Transcript
This is Eileen Wray-McCann for Circle of Blue, and this is “What’s Up With Water,” your need-to-know news of the world’s water, made possible by support from people like you.
In Albania, a campaign to stop hydropower development on the Vjosa River has received international attention. EuroNews reports that celebrities like Leonardo DiCaprio and the outdoor brand Patagonia have joined local and regional conservation groups to advocate for what some call Europe’s last wild river. The Vjosa River runs for 170 miles, and from its headwaters in Greece to its end at the Ionian Sea, it is free of any dams. The conservation groups want to turn the land along the river into a national park. Political leaders in Albania have supported the park idea, but activists fear empty promises, even after the Environment Ministry rejected a proposed dam on the river last September.
In South Asia last week, India and Pakistan met for the first time in over two years in an effort to resolve issues under the Indus Waters Treaty. The treaty divides the basin’s waters between the countries. According to the Indian Express, delegates discussed Pakistan’s objections to Indian hydropower projects on the Chenab River. The last meeting over the Indus basin was held in 2018. Since then, a series of military attacks between India and Pakistan put negotiations into gridlock.

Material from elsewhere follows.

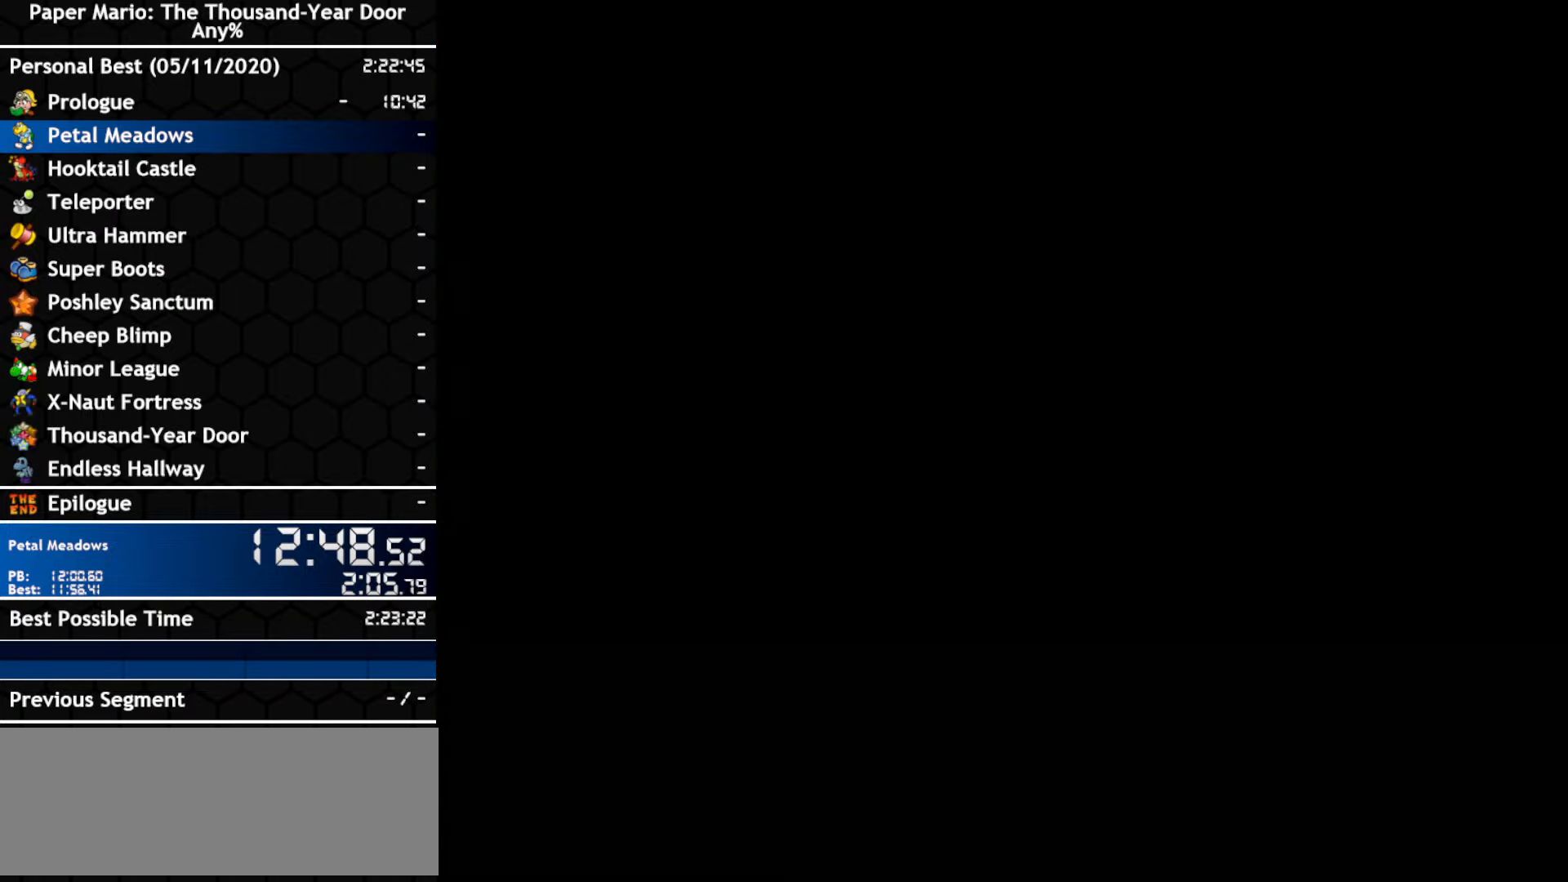
{"buttons": [], "left_stick": "right", "right_stick": "center", "events": []}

This week, Circle of Blue reports on a critical juncture for Michigan’s rural water systems, which now must reckon with decades of underinvestment in infrastructure.
Craig Cugini, the city manager of Ishpeming, is a calculator by trade. To keep the water system functioning, he computes customer rates and charges, balances a mixture of federal loans and state grants, and keeps tabs on the aging pipes.
Right now the numbers don’t add up.
Cugini told Circle of Blue “I have probably over $10 million worth of sewer projects alone to do in this town, and I don’t have anywhere near $10 million worth of money to do sewer work.”
The sewer pipes are only part of the equation. When laying out a sewer infrastructure work plan, Cugini also needs to account for the cost of road repairs in the historic city. As he put it, “If you tear up all those roads then you have all new roadway and my roadway funds are very limited.”
Though the math that Cugini applies to his work is fairly straightforward, the challenges add up a serious threat for Ishpeming and other small rural Michigan cities. Town managers are trying to balance the immediate need for new pipes and treatment works with the financial constraints of a population that is shrinking, and residents who are poorer, and older than elsewhere in Michigan.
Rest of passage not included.